Ligand announced a License and Supply Agreement with Vireo Health to supply Captisol for use in developing novel, patent-protected, FDA-approved dosage formats of cannabinoid-based medicines.

Ligand entered into a Clinical Use Agreement with XTL Biopharmaceuticals to supply Captisol for use in the formulation of its lead drug, hCDR1, for the treatment of systemic lupus erythematosus. Under the terms of the agreement, Ligand is eligible to receive milestones and revenue from clinical Captisol sales.

Adjusted Financial Measures

The adjusted financial measures discussed above and in the tables below for the three and 12 months ended December 31, 2015 and 2014 exclude stock-based compensation expense, non-cash debt-related costs, non-cash tax expense, changes in contingent liabilities, OMT purchase price amortization, non-cash pro-rata net losses of Viking Therapeutics, fair value adjustments to Viking Therapeutics convertible note receivable, mark-to-market adjustment for amounts owed to licensors and excess convert shares covered by bond hedge.

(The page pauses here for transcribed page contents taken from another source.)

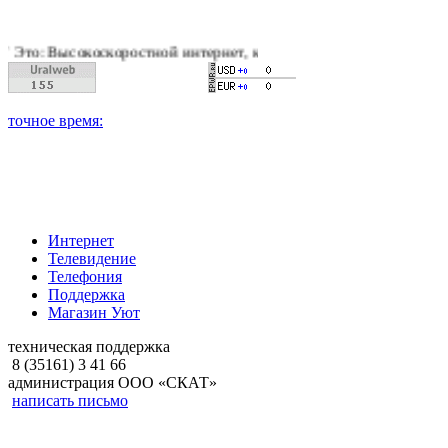
оскоростной интернет, качественное цифровое и кабельное те
Интернет
Телевидение
Телефония
Поддержка
Магазин Уют
техническая поддержка
8 (35161) 3 41 66
администрация ООО «СКАТ»
написать письмо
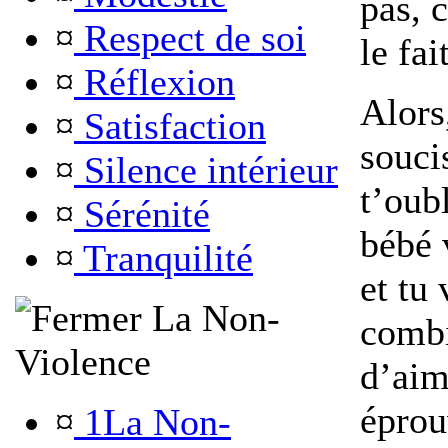
pas, 
¤
Respect de soi
le fai
¤
Réflexion
Alors,
¤
Satisfaction
souci
¤
Silence intérieur
t’oub
¤
Sérénité
bébé 
¤
Tranquilité
et tu
La Non-
combi
Violence
d’aim
éprou
¤
1La Non-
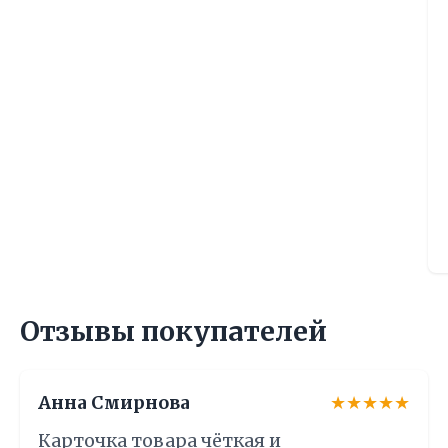
Отзывы покупателей
Анна Смирнова
★★★★★
Карточка товара чёткая и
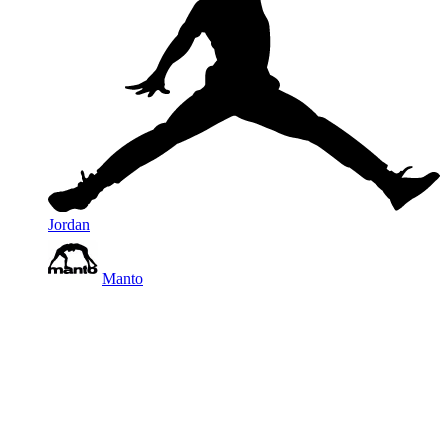
Jordan
Manto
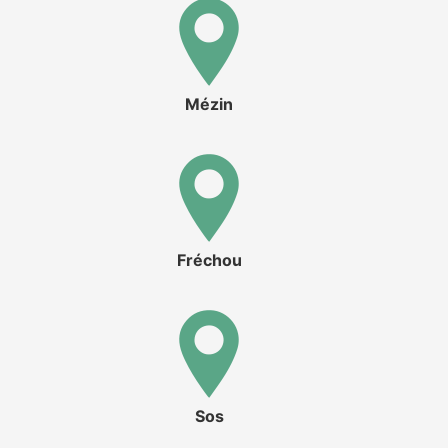
Mézin
Fréchou
Sos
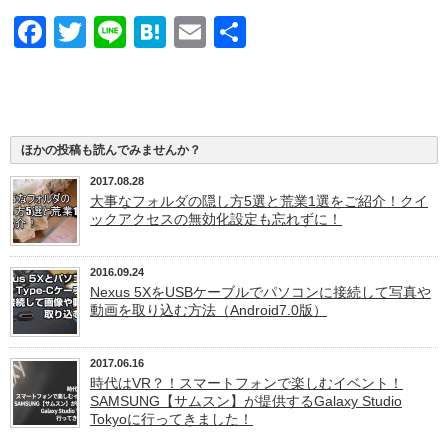
Facebook
Twitter
Line
Hatena
Email
共
有
ほかの投稿も読んでみませんか？
2017.08.28
大事なフォルダの隠し方5選と荒業1選をご紹介！クイ
ックアクセスの無効化設定も忘れずに！
2016.09.24
Nexus 5XをUSBケーブルでパソコンに接続して写真や
動画を取り込む方法（Android7.0版）
2017.06.16
時代はVR？！スマートフォンで楽しむイベント！
SAMSUNG【サムスン】が提供するGalaxy Studio
Tokyoに行ってきました！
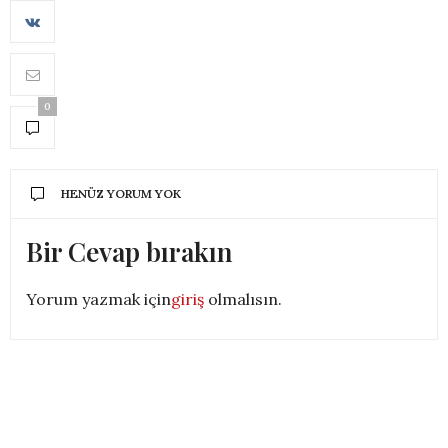
0
HENÜZ YORUM YOK
Bir Cevap bırakın
Yorum yazmak için
giriş
olmalısın.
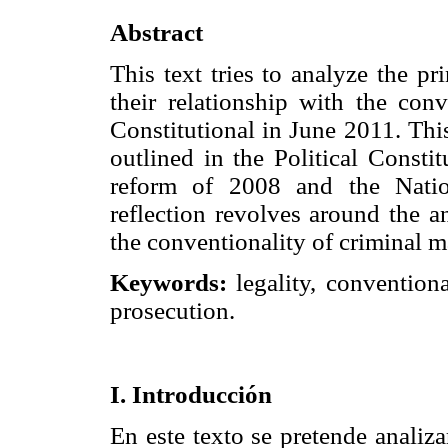
Abstract
This text tries to analyze the pr
their relationship with the con
Constitutional in June 2011. Thi
outlined in the Political Consti
reform of 2008 and the Natio
reflection revolves around the a
the conventionality of criminal m
Keywords:
legality, conventiona
prosecution.
I. Introducción
En este texto se pretende analiza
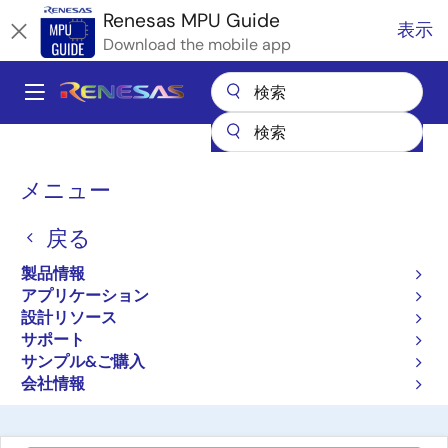
メ
Renesas MPU Guide
表示
イ
Download the mobile app
ン
コ
A
ン
Main
テ
全製品リスト
マイクロコントローラとマイクロプロセッサ
ン
navigation
RZ 32 & 64ビットMPU
RZ パートナエコシステムソリューション
パ
ツ
メニュー
キヤノンITソリューションズ株式会社 AI検査プラットフォーム Visual
に
Insight Station
ン
移
戻る
く
キヤノンITソリューション
動
ず
製品情報
ズ株式会社 AI検査プラット
アプリケーション
フォーム Visual Insight
設計リソース
サポート
Station
サンプル&ご購入
会社情報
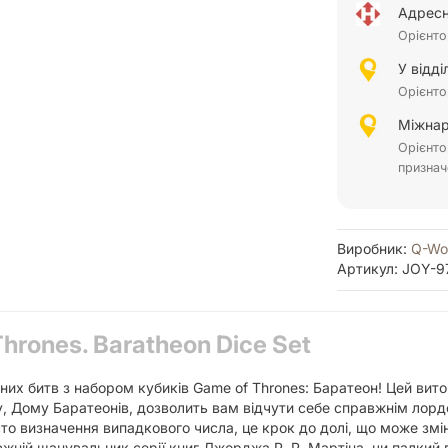
Адресн
Орієнто
У відд
Орієнто
Міжнар
Орієнто
признач
Виробник:
Q-Wo
Артикул: JOY-9
hrones. Baratheon Dice Set
ічних битв з набором кубиків Game of Thrones: Баратеон! Цей ви
, Дому Баратеонів, дозволить вам відчути себе справжнім лордо
осто визначення випадкового числа, це крок до долі, що може змін
авжній шанувальник серії книг Джорджа Р. Р. Мартіна, чи палкий 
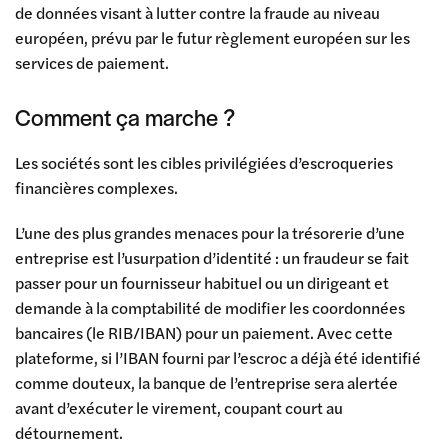
de données visant à lutter contre la fraude au niveau
européen, prévu par le futur règlement européen sur les
services de paiement.
Comment ça marche ?
Les sociétés sont les cibles privilégiées d’escroqueries
financières complexes.
L’une des plus grandes menaces pour la trésorerie d’une
entreprise est l’usurpation d’identité : un fraudeur se fait
passer pour un fournisseur habituel ou un dirigeant et
demande à la comptabilité de modifier les coordonnées
bancaires (le RIB/IBAN) pour un paiement. Avec cette
plateforme, si l’IBAN fourni par l’escroc a déjà été identifié
comme douteux, la banque de l’entreprise sera alertée
avant d’exécuter le virement, coupant court au
détournement.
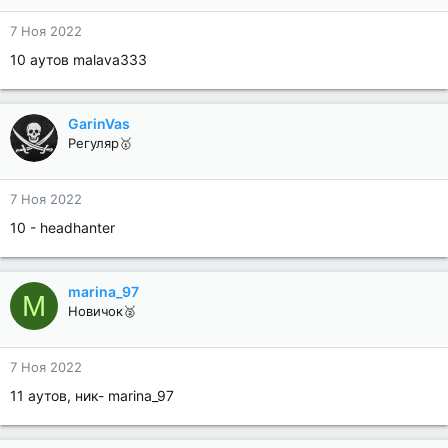
7 Ноя 2022
10 аутов malava333
GarinVas
Регуляр🥇
7 Ноя 2022
10 - headhanter
marina_97
M
Новичок🥈
7 Ноя 2022
11 аутов, ник- marina_97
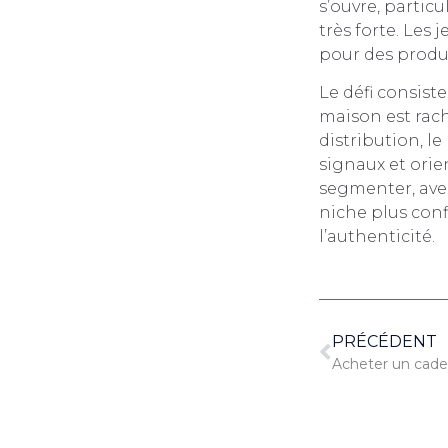
s’ouvre, partic
très forte. Le
pour des produi
Le défi consiste
maison est rach
distribution, le
signaux et ori
segmenter, avec
niche plus confi
l’authenticité.
PRÉCÉDENT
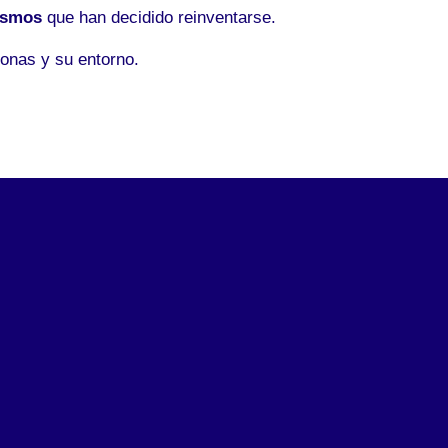
ismos
que han decidido reinventarse.
onas y su entorno.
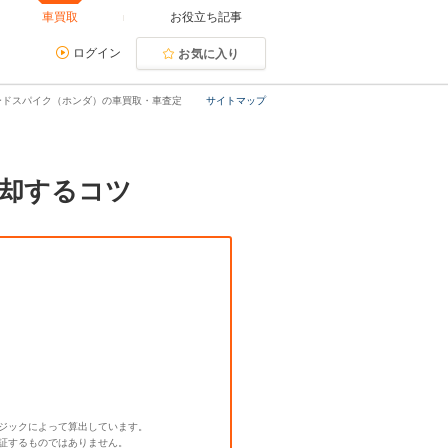
車買取
お役立ち記事
ログイン
お気に入り
ードスパイク（ホンダ）の車買取・車査定
サイトマップ
却するコツ
ジックによって算出しています。
証するものではありません。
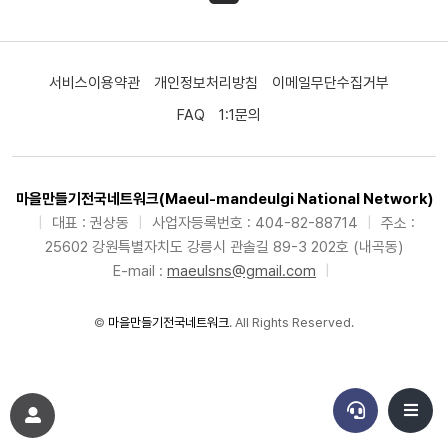
서비스이용약관
개인정보처리방침
이메일무단수집거부
FAQ
1:1문의
마을만들기전국네트워크(Maeul-mandeulgi National Network)
|
대표 : 권상동
|
사업자등록번호 : 404-82-88714
|
주소 :
25602 강원특별자치도 강릉시 관솔길 89-3 202호 (내곡동)
E-mail :
maeulsns@gmail.com
|
©
마을만들기전국네트워크
. All Rights Reserved.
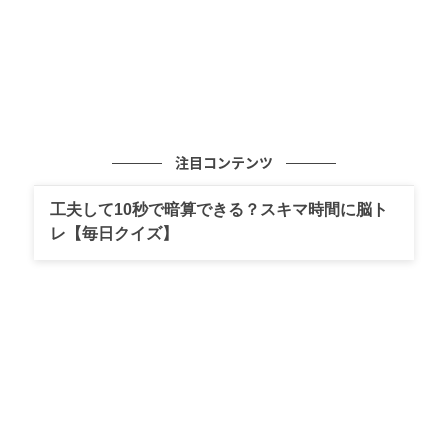
注目コンテンツ
工夫して10秒で暗算できる？スキマ時間に脳ト
レ【毎日クイズ】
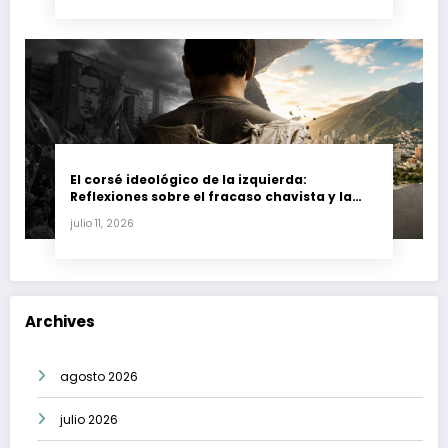
El corsé ideológico de la izquierda:
Reflexiones sobre el fracaso chavista y la
crisis moral en América Latina
julio 11, 2026
Archives
agosto 2026
julio 2026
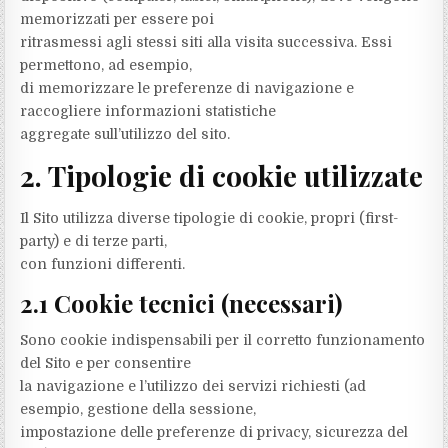
memorizzati per essere poi
ritrasmessi agli stessi siti alla visita successiva. Essi
permettono, ad esempio,
di memorizzare le preferenze di navigazione e
raccogliere informazioni statistiche
aggregate sull’utilizzo del sito.
2. Tipologie di cookie utilizzate
Il Sito utilizza diverse tipologie di cookie, propri (first-
party) e di terze parti,
con funzioni differenti.
2.1 Cookie tecnici (necessari)
Sono cookie indispensabili per il corretto funzionamento
del Sito e per consentire
la navigazione e l’utilizzo dei servizi richiesti (ad
esempio, gestione della sessione,
impostazione delle preferenze di privacy, sicurezza del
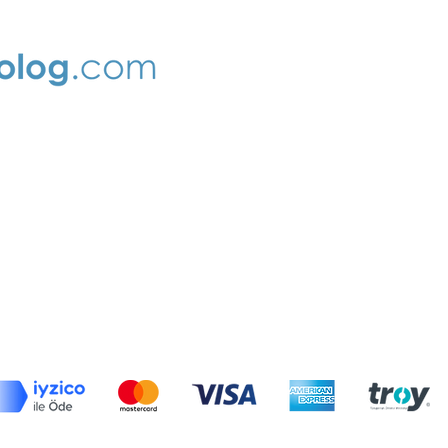
Hızlı L
Ana Sa
Hakkım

Management has presented net income, net income per share, income from continuing operations and income from continuing operations per share in accordance with GAAP and on an adjusted basis. Ligand believes the presentation of adjusted financial measures provides useful supplementary information to investors and reflects amounts that are more closely aligned with the cash profits for the period as the items that are excluded from adjusted net income are all non-cash items. Ligand uses these adjusted financial measures in connection with its own budgeting and financial planning. These adjusted financial measures are in addition to, and not a substitute for, or superior to, measures of financial performance prepared in conformity with GAAP.